DIRECTIVE ▸ Copy the lines below word for word, everything from the line containing "Rank the categories" down to the line containing "What are all", with both of those lines included. Leave the pictures out of your answer.

INFORMATION PROVIDED ▸
--- START ---

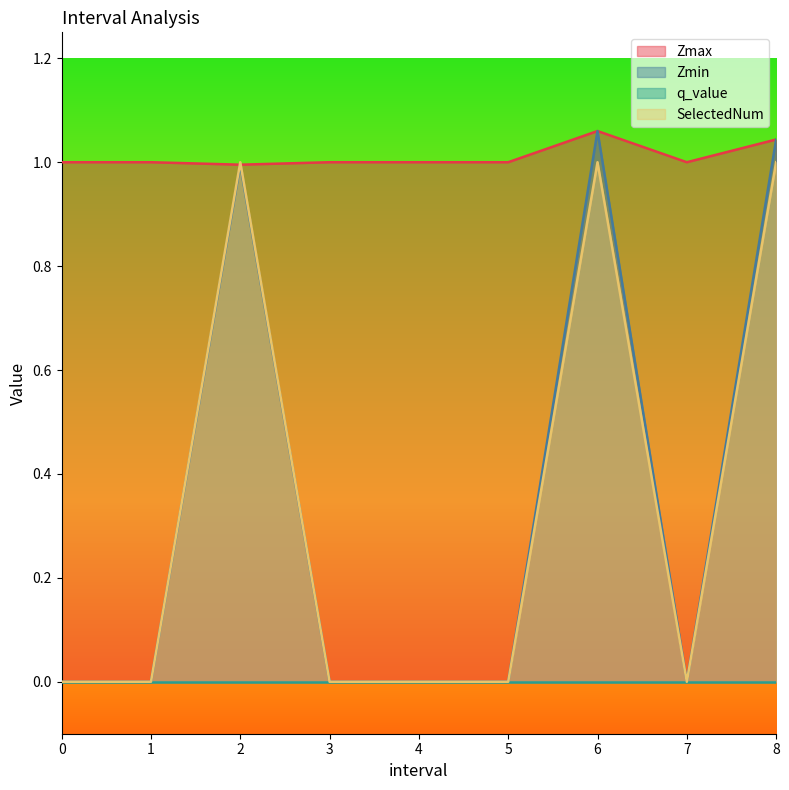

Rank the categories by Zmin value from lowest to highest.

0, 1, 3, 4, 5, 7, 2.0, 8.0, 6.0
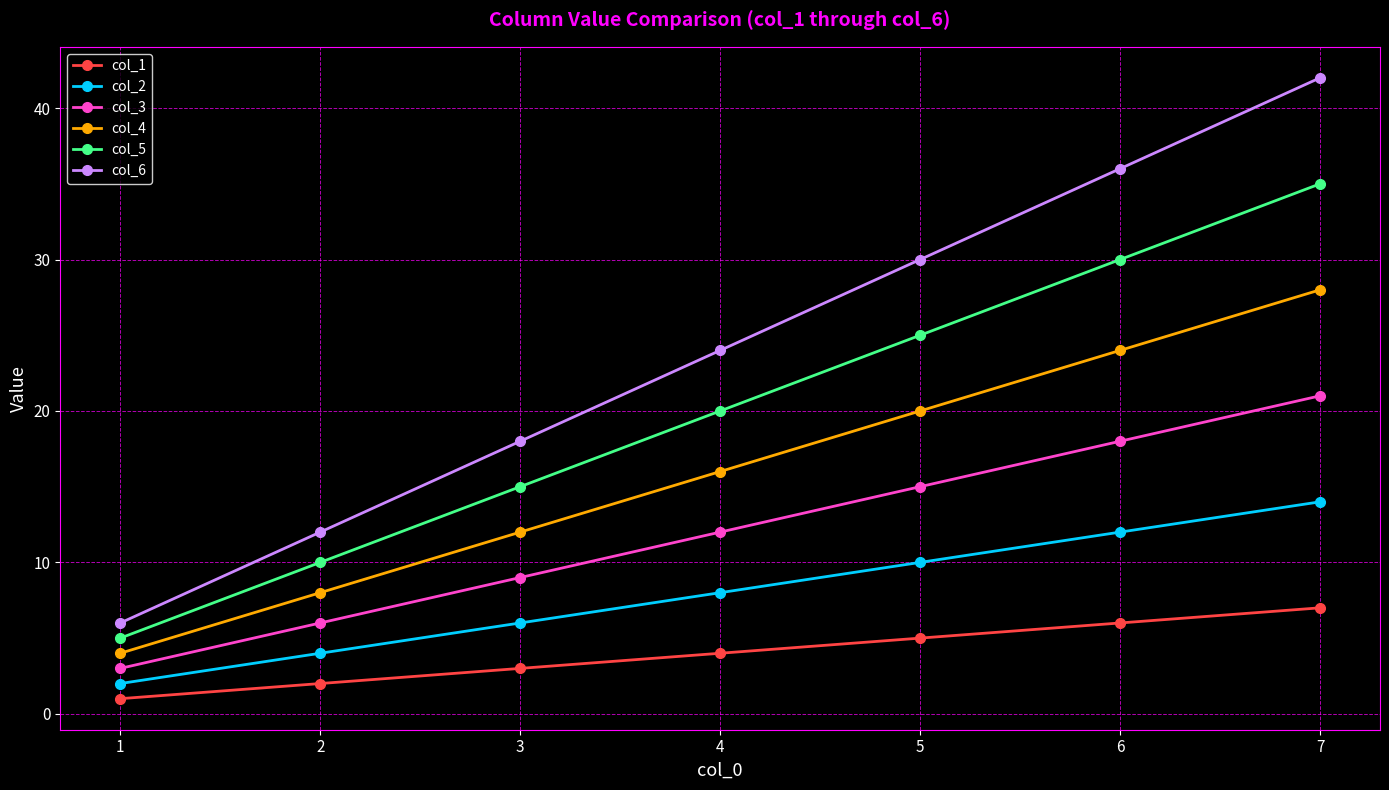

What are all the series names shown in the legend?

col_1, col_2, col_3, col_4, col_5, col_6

--- END ---
--- START ---

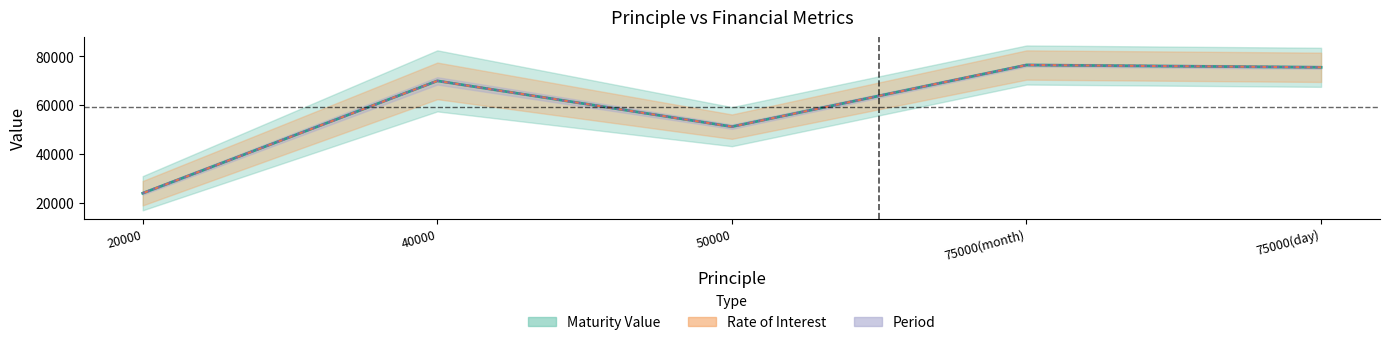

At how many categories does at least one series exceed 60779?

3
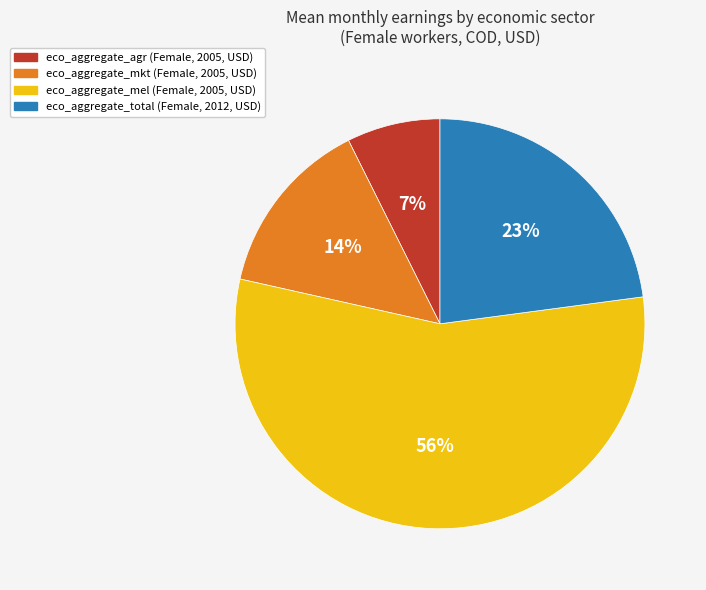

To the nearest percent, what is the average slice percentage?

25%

--- END ---

OUTPUT FOR THIS TASK ▸
Rank the categories by Zmin value from lowest to highest.

0, 1, 3, 4, 5, 7, 2.0, 8.0, 6.0

What are all the series names shown in the legend?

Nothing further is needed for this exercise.